Of course Newcombe hadn't let Brian Jonestown Massacre go out of business; he's on tour, for crying out loud (even if none of the band's other original members remain). And this latest go-round for the BJM isn't some comeback, because I'd seen him on the street back in 2002, right around the corner from The Mercury Lounge, where the band had played to a sold-out crowd. No, Newcombe did not self-destruct after all. DIG! just lets it seem that way.

I sympathized with Newcombe. For him, watching DIG! must have been like going to his own funeral, and no one listens while he yells and yells about how he's still alive. So my e-mailed questions picked up where the movie leaves off. I wanted the epilogue. I never got an answer.

The longer I waited for Newcombe to write me back, the larger he loomed in my mind--a fragmentary character made up of footage from DIG!, angry rejoinders to that footage, rumors and music. Meanwhile, Guylaine promised to call BJM's tour manager and nag, but in the same email, she mentioned that she wasn't allowed to call Newcombe, either.

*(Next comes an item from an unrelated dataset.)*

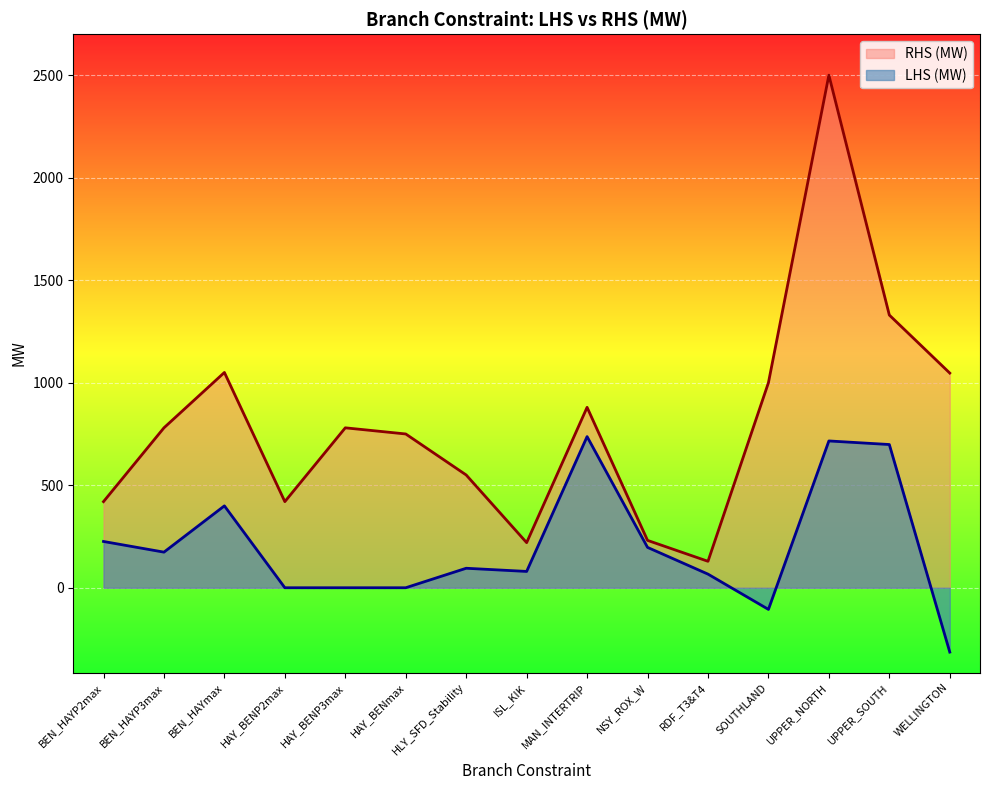

What is the label of the 6th point from the right?

NSY_ROX_W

His publicist isn't allowed to call?

I went over everything I thought I knew about Newcombe again in my head, and the more I thought, the less sure I was of my so-called "facts" and the more I wanted to talk to him, look him in the eye, see for myself. Anton Newcombe is not a movie.

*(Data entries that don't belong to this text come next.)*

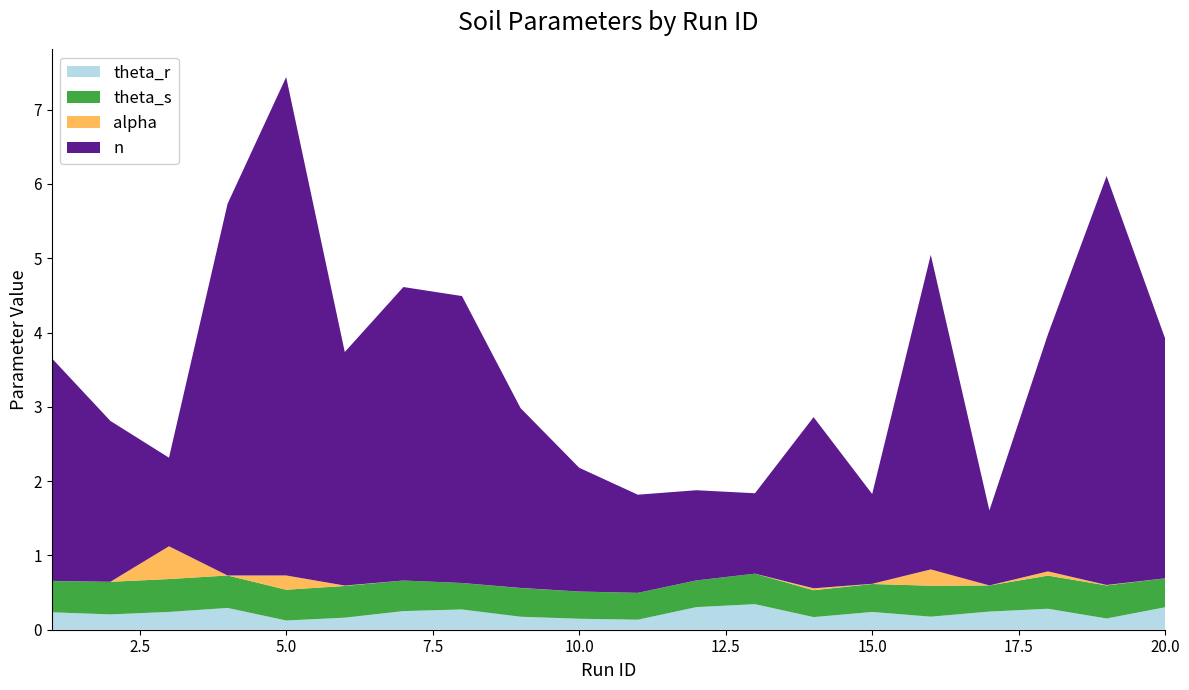

Reading right to left, list all the values displayed in this chart.

theta_r: 0.3	0.2	0.3	0.2	0.2	0.2	0.2	0.3	0.3	0.1	0.1	0.2	0.3	0.3	0.2	0.1	0.3	0.2	0.2	0.2
theta_s: 0.4	0.4	0.4	0.4	0.4	0.4	0.4	0.4	0.4	0.4	0.4	0.4	0.4	0.4	0.4	0.4	0.4	0.4	0.4	0.4
alpha: 0.0	0.0	0.1	0.0	0.2	0.0	0.0	0.0	0.0	0.0	0.0	0.0	0.0	0.0	0.0	0.2	0.0	0.4	0.0	0.0
n: 3.2	5.5	3.2	1.0	4.2	1.2	2.3	1.1	1.2	1.3	1.7	2.4	3.9	4.0	3.1	6.7	5.0	1.2	2.2	3.0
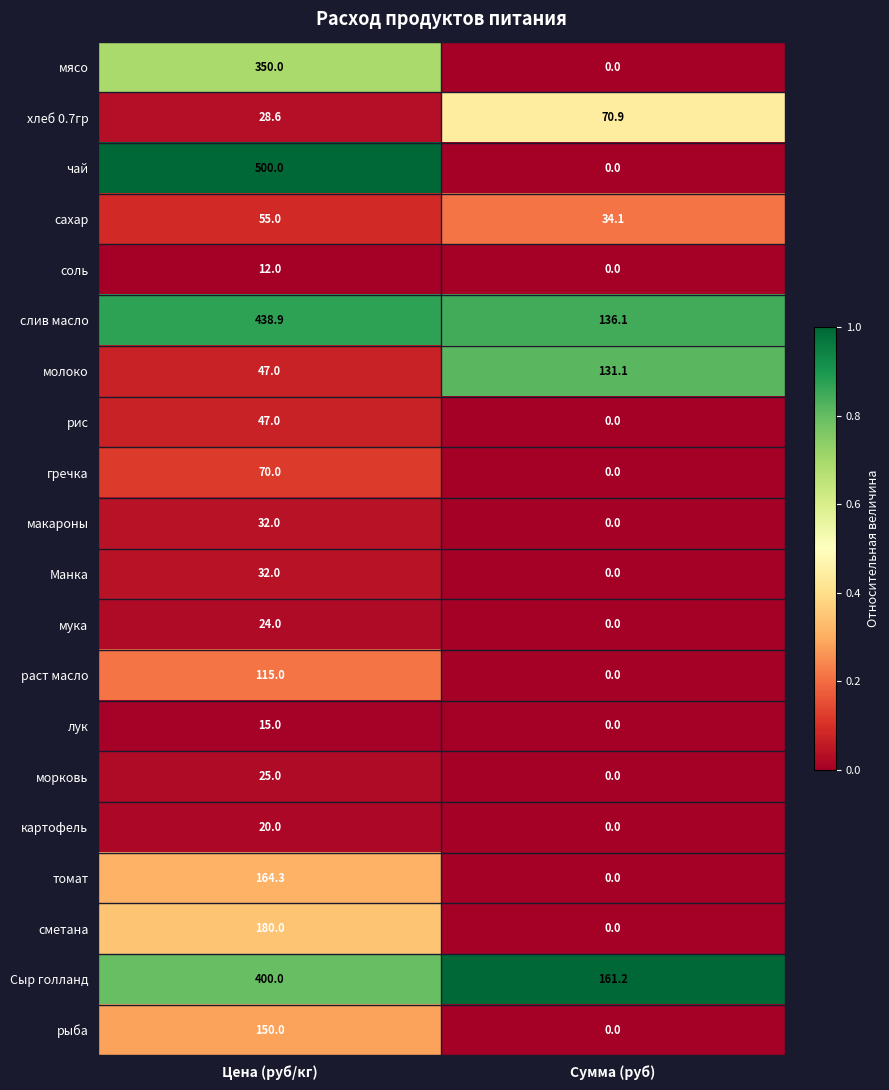

List the labels in order of лук value, smallest first.

Сумма (руб), Цена (руб/кг)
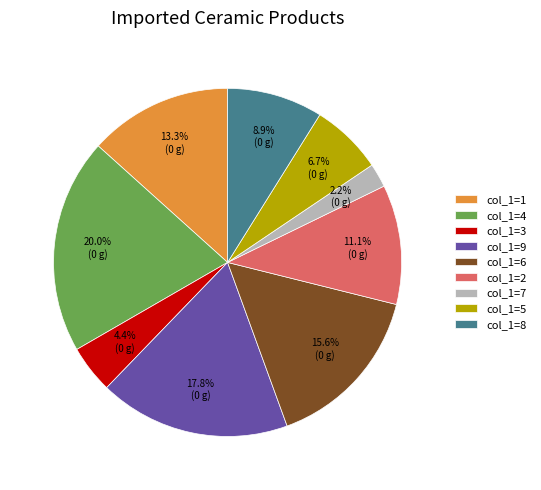

How many segments does this pie chart have?

9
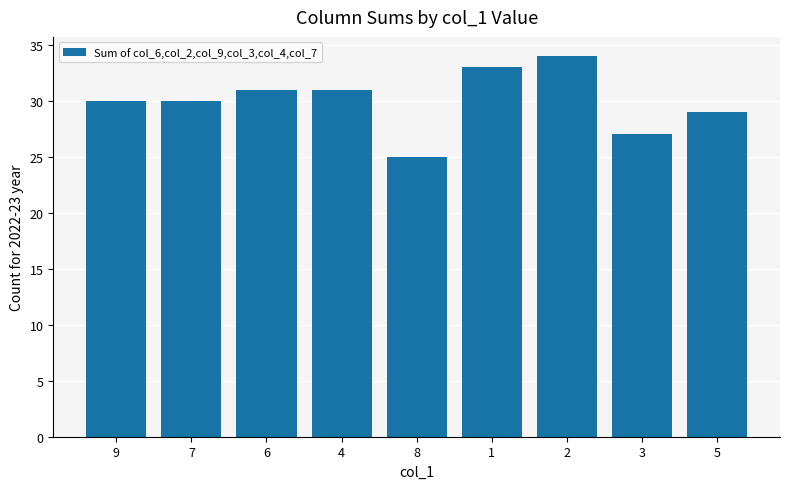

What is the change in value from 7 to 2?

+4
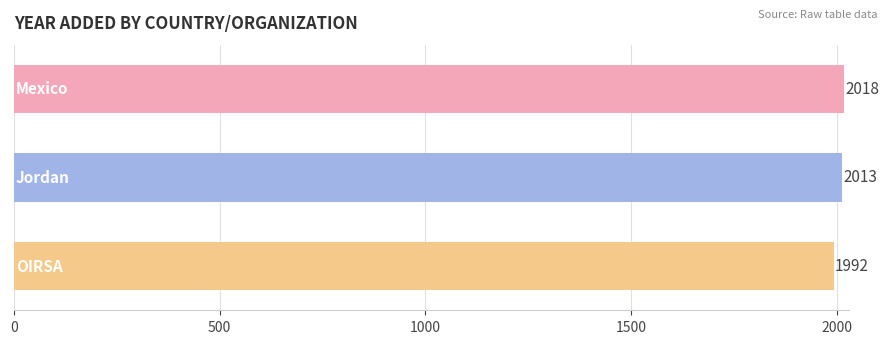

How many values are between 1992 and 2018?

3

But he was never writing me back. I knew that. So I lay in bed with a copy of the latest BJM EP, We Are the Radio, trying to drift off. Around and around, every existential thought I could think up entered my head--maybe everyone is Anton Newcombe, crying our own version of "I am not a movie!" into the void--and I almost pulled out old Plato and Descartes textbooks. Instead, I fell asleep.

When I woke the next morning, I realized, no, hell no. We're not all Newcombe. He insists he's not a movie, but just look. Onstage fistfights and Warhols-chasing and drugs and paranoia and all--he is a spectacle to be seen and gasped at, and his silence seems to confirm that he enjoys that reputation.

That's when I called Jesse Ashlock, a friend who once secured an e-mail interview with Newcombe in 2002, to see if I was right.

"I saw him about a month ago," Ashlock says. "I was driving through the Mission in San Francisco, and I noticed him walking down Valencia."

"How did he seem?"

"He seemed like the kind of guy people yell at from their cars. So I rolled down the window and I yelled, 'Hey, Anton!' And he looked up for a second," Ashlock says, "but I couldn't tell if he said anything, because I was already too far away."